Reportedly Native American leaders have decreed that no Native Americans should take DNA tests, but I don't know how that could be enforced if someone of Indian ancestry chose to take the test. And there are many people who have some documented Indian ancestry, many of whom have probably taken the tests, so it should be possible to determine the DNA indicative of ancestry from Indians living in the US.

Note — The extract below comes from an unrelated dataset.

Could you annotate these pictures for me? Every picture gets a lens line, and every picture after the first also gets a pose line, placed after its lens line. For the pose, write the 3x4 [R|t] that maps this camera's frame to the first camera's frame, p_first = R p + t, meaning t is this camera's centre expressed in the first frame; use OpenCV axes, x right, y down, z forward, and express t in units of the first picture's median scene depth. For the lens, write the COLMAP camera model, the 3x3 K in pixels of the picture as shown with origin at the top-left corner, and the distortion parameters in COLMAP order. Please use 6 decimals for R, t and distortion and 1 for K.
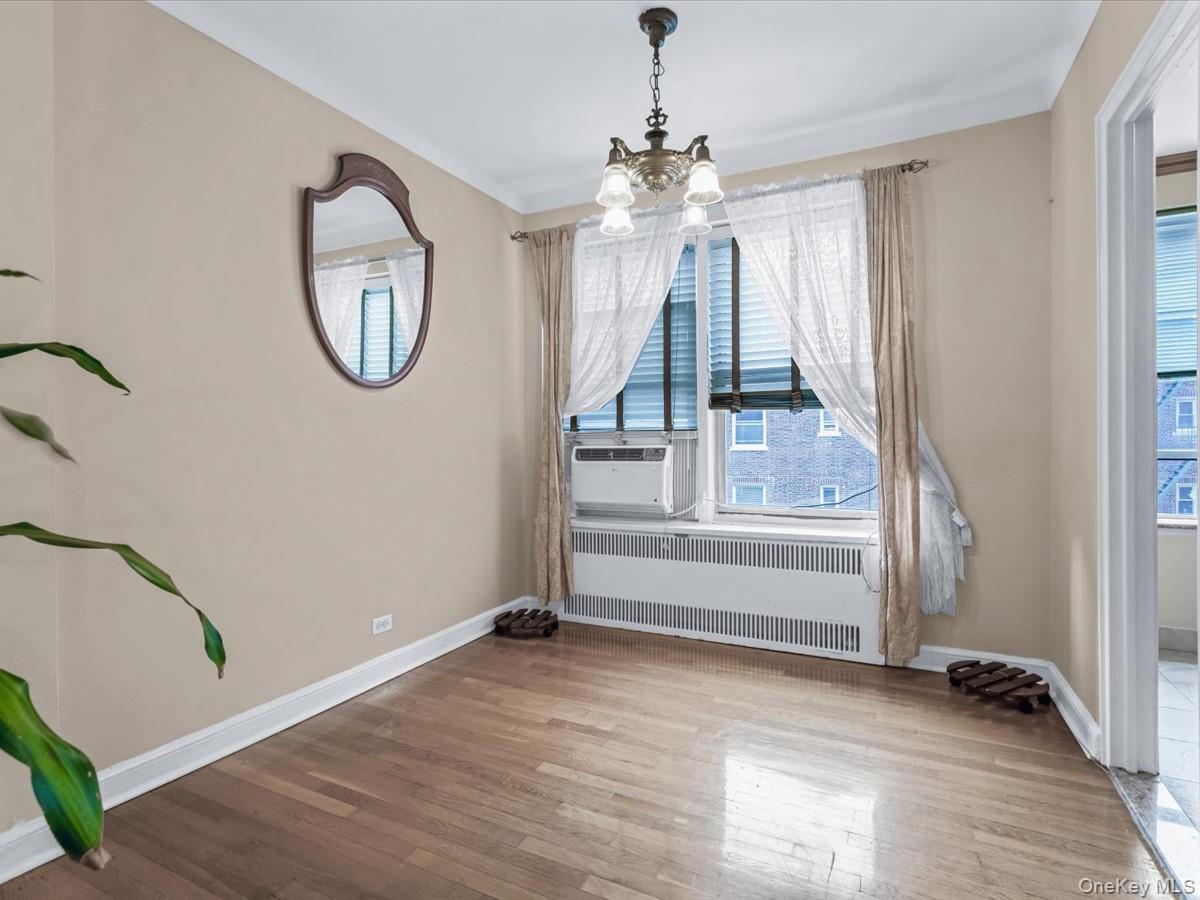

I have no Indian ancestry but some relatives married Cherokee women when they were still in Georgia, and accompanied their wives and children on the Trail of Tears. I have been in contact with a distant cousin who is descended from one of those Cherokee/white (Scots-Irish) marriages, who showed up as a match on one of the DNA sites.
It worked until about the mid 1820s when the political climate started to turn decidedly nasty. One of my ancestors was spared from the Trail of Tears only because the mixed couple had moved to the Missouri frontier by this time and passed as a dark white.
Their son thorough whom I descended has the distinction of being born in Florida, Missouri about the same time as Mark Twain.
I’m actually part Cherokee.
Unfortunately, not enough, I don’t think, LOL.
IIRC she had a “friend” do the testing, and because the first result was much worse, he added some DNA from South and Central american natives that “simulated” Native American DNA.
It should have been no result because of sample size or what ever the unannounced result was...way below 1/1024th.